J@ArangoDB

{ "subject" : "ArangoDB", "tags": [ "multi-model", "nosql", "database" ] }

Getting Core Dumps of Failed TravisCI Builds

I recently wrote about using TravisCI for continuously testing C++11 projects.

Now, what if a build fails?

Especially for C and C++ projects, build failures may mean crashed programs. In a local setup, the usual way to analyze program crashes is to manually inspect the core files that are written on crash.

With TravisCI, there is no way to log in to a build machine and inspect a core dump interactively. There is no SSH access to the build machines. TravisCI does not even persist any state of builds but the result and the log output.

There is a way to get to the core dumps, but it was fiddly to find out and set up.

The basic idea is to run gdb on the TravisCI build machine automatically when a build fails. gdb can be scripted, so all we need to do is to make it print a backtrace in all threads at the time of the crash.

By default, no core dumps will be produced on TravisCI. To turn them on, an appropriate ulimit value must be set. We also need to install gdb so we can actually run it. Here is the .travis.yml adjustment for these prerequisites:

adjustments for install and before_script hooks
1
2
3
4
5
install:
- sudo apt-get install -y gdb  # install gdb

before_script:
- ulimit -c unlimited -S       # enable core dumps

To get an idea of where the program crashed, we can finally install an after_failure hook. This hook can check for a core file and use gdb to print a nice backtrace.

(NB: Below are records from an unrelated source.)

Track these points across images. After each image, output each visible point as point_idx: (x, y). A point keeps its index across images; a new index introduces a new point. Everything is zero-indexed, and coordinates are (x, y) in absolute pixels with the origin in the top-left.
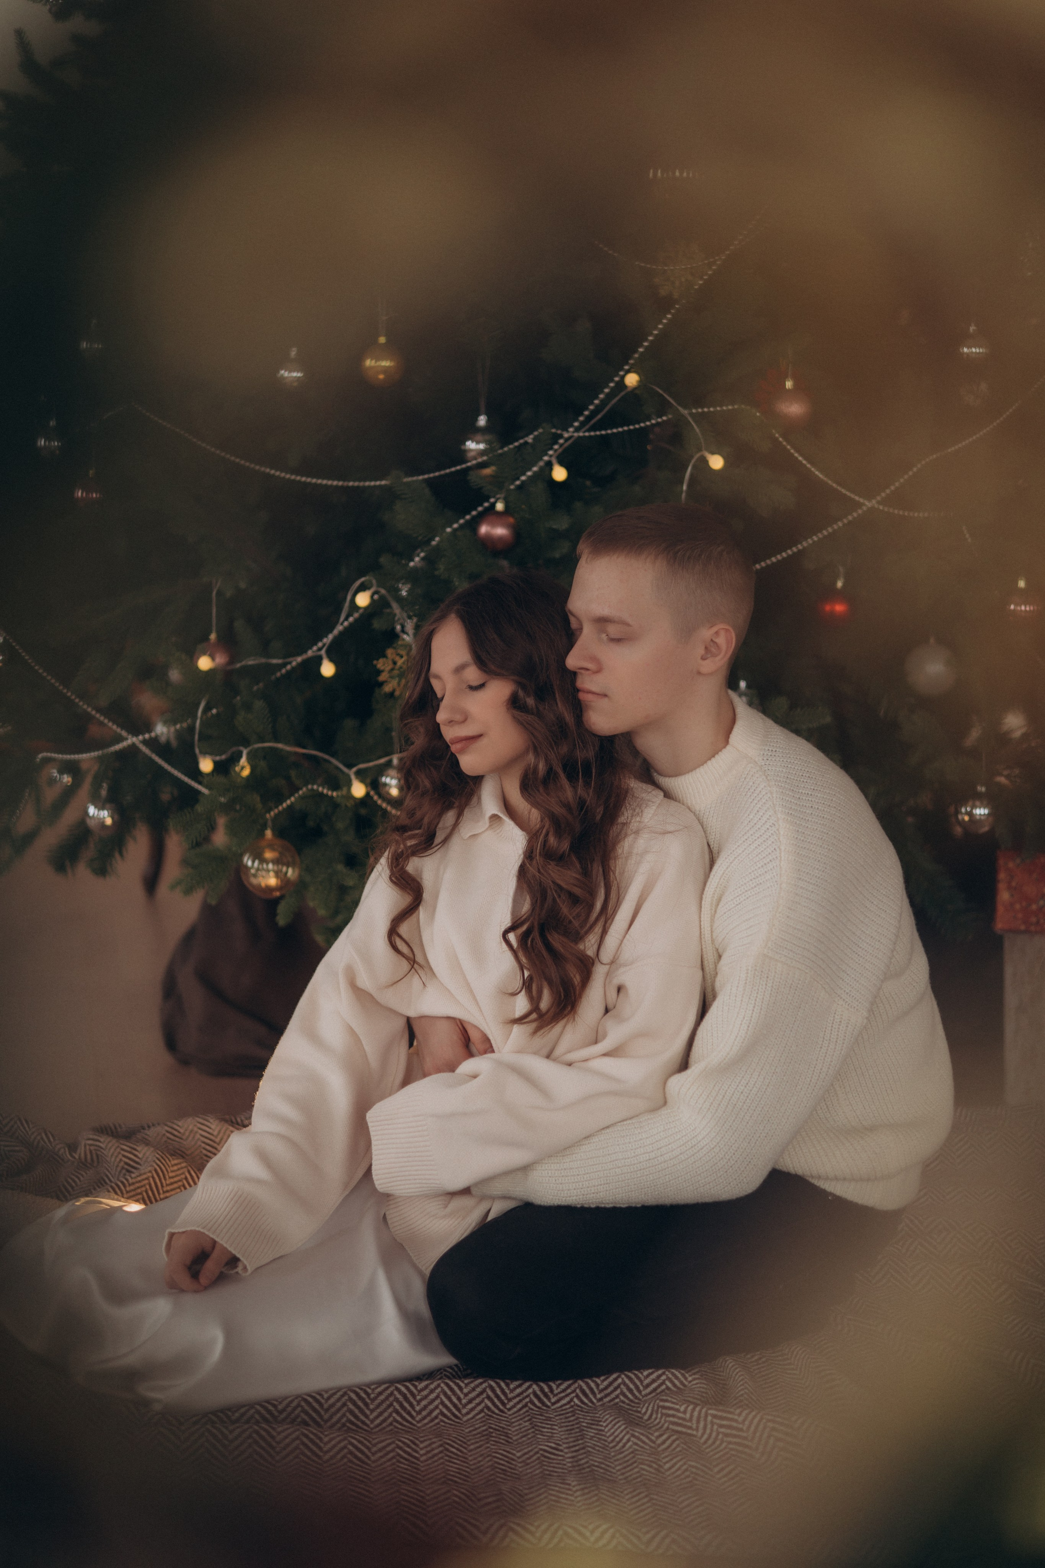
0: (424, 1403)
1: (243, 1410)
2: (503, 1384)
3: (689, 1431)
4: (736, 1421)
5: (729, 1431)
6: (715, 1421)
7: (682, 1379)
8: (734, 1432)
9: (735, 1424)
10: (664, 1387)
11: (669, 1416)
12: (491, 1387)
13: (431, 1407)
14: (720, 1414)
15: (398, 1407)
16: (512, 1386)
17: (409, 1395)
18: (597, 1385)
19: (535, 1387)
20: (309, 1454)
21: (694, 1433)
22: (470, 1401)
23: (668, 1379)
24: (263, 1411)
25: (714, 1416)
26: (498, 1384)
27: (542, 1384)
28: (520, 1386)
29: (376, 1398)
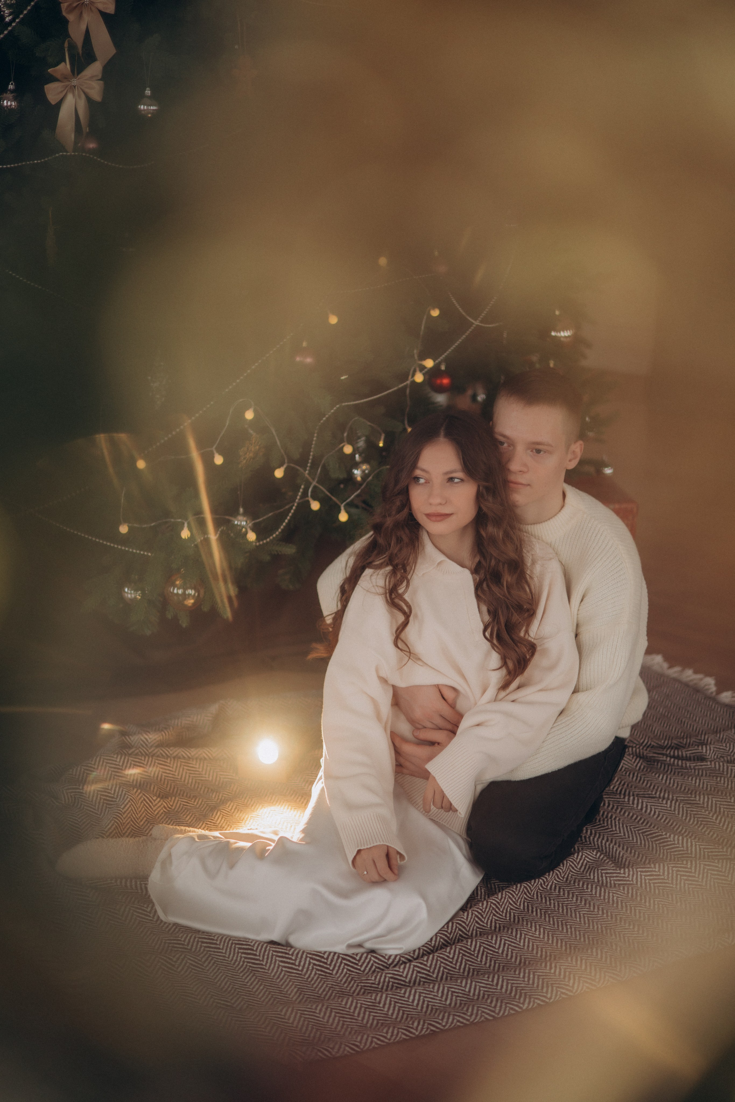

The core file pattern on TravisCI seems to be core-%p, so core filenames will include the executable’s process id and change on every run. We can use find to look for files named core* in the cwd and pick the first one as there should only be at most one core file per build:

adjustments for after_failure hook
1
2
3
after_failure:
- COREFILE=$(find . -maxdepth 1 -name "core*" | head -n 1) # find core file
- if [[ -f "$COREFILE" ]]; then gdb -c "$COREFILE" example -ex "thread apply all bt" -ex "set pagination 0" -batch; fi

A failed build might produce output like this:

I recommend compiling the executable to test with debug symbols on and with all optimizations turned off (i.e. compiler options -g -O0). Otherwise backtraces might reveal less useful information for debugging.

On a side note: the Travis WebLint is a handy tool for validating .travis.yml files before pushing them.